About this exercise:
Edit everything from the start of the entries down through the line containing "тентом, вместительной корзиной" so that "Top ventes" becomes "Meilleures ventes", leaving all else unchanged.
── Data shown ──
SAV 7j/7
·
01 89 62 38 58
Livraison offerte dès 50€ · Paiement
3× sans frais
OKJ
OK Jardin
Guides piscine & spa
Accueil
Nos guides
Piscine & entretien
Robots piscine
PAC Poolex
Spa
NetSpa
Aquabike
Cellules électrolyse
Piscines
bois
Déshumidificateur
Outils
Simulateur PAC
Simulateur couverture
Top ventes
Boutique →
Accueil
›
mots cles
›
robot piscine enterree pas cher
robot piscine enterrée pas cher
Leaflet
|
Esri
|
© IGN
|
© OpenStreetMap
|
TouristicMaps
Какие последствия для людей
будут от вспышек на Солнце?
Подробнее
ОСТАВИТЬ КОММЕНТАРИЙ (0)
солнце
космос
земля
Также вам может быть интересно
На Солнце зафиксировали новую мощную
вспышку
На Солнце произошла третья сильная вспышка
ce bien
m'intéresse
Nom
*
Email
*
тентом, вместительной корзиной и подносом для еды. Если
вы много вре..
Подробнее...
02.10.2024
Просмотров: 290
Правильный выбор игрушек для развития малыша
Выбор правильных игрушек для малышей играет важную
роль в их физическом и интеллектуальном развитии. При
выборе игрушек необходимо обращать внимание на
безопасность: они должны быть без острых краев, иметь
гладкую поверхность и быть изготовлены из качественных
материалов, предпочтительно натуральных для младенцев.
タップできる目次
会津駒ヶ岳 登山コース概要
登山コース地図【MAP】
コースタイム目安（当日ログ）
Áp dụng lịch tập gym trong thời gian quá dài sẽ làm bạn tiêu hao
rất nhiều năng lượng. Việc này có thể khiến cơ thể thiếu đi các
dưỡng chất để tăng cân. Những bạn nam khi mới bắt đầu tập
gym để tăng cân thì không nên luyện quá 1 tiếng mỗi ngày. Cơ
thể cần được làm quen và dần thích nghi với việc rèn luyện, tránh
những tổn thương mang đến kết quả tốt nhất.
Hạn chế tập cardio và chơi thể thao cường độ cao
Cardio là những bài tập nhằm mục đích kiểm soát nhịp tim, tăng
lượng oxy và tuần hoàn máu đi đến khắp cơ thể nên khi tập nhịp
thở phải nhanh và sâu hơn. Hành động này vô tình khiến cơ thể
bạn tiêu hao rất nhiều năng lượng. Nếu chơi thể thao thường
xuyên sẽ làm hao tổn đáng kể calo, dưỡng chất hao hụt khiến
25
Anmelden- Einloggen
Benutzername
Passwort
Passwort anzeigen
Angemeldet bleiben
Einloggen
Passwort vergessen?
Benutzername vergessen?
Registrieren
───
Answer to this problem:
SAV 7j/7
·
01 89 62 38 58
Livraison offerte dès 50€ · Paiement
3× sans frais
OKJ
OK Jardin
Guides piscine & spa
Accueil
Nos guides
Piscine & entretien
Robots piscine
PAC Poolex
Spa
NetSpa
Aquabike
Cellules électrolyse
Piscines
bois
Déshumidificateur
Outils
Simulateur PAC
Simulateur couverture
Meilleures ventes
Boutique →
Accueil
›
mots cles
›
robot piscine enterree pas cher
robot piscine enterrée pas cher
Leaflet
|
Esri
|
© IGN
|
© OpenStreetMap
|
TouristicMaps
Какие последствия для людей
будут от вспышек на Солнце?
Подробнее
ОСТАВИТЬ КОММЕНТАРИЙ (0)
солнце
космос
земля
Также вам может быть интересно
На Солнце зафиксировали новую мощную
вспышку
На Солнце произошла третья сильная вспышка
ce bien
m'intéresse
Nom
*
Email
*
тентом, вместительной корзиной и подносом для еды. Если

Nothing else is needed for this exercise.